╭──

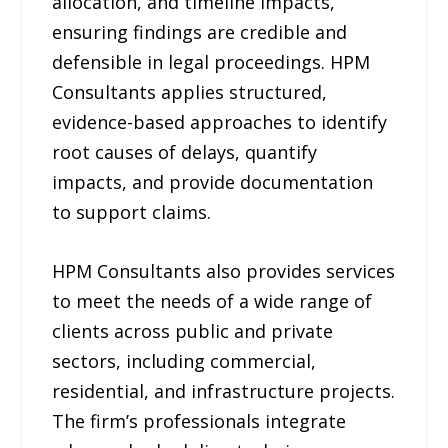
allocation, and timeline impacts,
ensuring findings are credible and
defensible in legal proceedings. HPM
Consultants applies structured,
evidence-based approaches to identify
root causes of delays, quantify
impacts, and provide documentation
to support claims.
HPM Consultants also provides services
to meet the needs of a wide range of
clients across public and private
sectors, including commercial,
residential, and infrastructure projects.
The firm’s professionals integrate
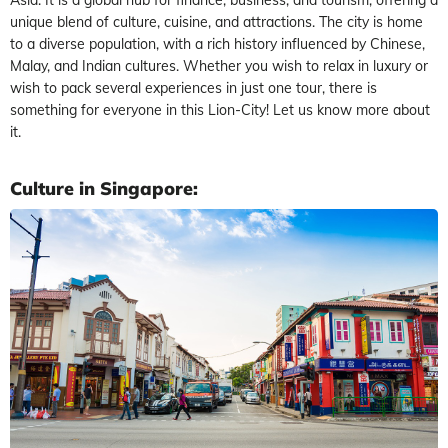
unique blend of culture, cuisine, and attractions. The city is home
to a diverse population, with a rich history influenced by Chinese,
Malay, and Indian cultures. Whether you wish to relax in luxury or
wish to pack several experiences in just one tour, there is
something for everyone in this Lion-City! Let us know more about
it.
Culture in Singapore:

╰──

* [EXERCISE]: Copy out the text of all the material line for line without changing a word, and leave out the pictures.

* [ANSWER FOR THE TASK]:
allocation, and timeline impacts,
ensuring findings are credible and
defensible in legal proceedings. HPM
Consultants applies structured,
evidence-based approaches to identify
root causes of delays, quantify
impacts, and provide documentation
to support claims.
HPM Consultants also provides services
to meet the needs of a wide range of
clients across public and private
sectors, including commercial,
residential, and infrastructure projects.
The firm’s professionals integrate
unique blend of culture, cuisine, and attractions. The city is home
to a diverse population, with a rich history influenced by Chinese,
Malay, and Indian cultures. Whether you wish to relax in luxury or
wish to pack several experiences in just one tour, there is
something for everyone in this Lion-City! Let us know more about
it.
Culture in Singapore:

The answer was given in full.